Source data
- - - - -
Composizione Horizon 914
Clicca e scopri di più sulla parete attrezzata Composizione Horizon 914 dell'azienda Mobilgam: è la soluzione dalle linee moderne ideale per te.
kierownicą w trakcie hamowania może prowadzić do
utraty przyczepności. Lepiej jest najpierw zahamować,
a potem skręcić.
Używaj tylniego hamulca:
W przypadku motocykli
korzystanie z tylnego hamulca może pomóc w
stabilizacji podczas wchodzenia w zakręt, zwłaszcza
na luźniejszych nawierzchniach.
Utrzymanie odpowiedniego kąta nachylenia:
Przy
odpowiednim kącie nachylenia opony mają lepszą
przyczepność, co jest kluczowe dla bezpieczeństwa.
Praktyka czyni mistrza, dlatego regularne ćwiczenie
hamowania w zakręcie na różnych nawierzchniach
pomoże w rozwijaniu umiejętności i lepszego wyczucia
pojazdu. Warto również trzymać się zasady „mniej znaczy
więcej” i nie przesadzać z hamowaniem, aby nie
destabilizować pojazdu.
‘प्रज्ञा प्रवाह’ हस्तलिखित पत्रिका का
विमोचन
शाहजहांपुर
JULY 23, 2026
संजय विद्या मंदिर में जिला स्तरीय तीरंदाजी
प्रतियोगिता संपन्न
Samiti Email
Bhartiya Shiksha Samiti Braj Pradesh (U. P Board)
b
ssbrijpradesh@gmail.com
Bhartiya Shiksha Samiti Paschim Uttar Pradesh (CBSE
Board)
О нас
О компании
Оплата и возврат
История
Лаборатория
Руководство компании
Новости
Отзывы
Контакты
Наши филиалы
- - - - -
→ **What you need to do**: Set down, unchanged, the line that contains "Bhartiya Shiksha Samiti Braj" together with every later line in the records, through the last one.

→ **Answer**:
Bhartiya Shiksha Samiti Braj Pradesh (U. P Board)
b
ssbrijpradesh@gmail.com
Bhartiya Shiksha Samiti Paschim Uttar Pradesh (CBSE
Board)
О нас
О компании
Оплата и возврат
История
Лаборатория
Руководство компании
Новости
Отзывы
Контакты
Наши филиалы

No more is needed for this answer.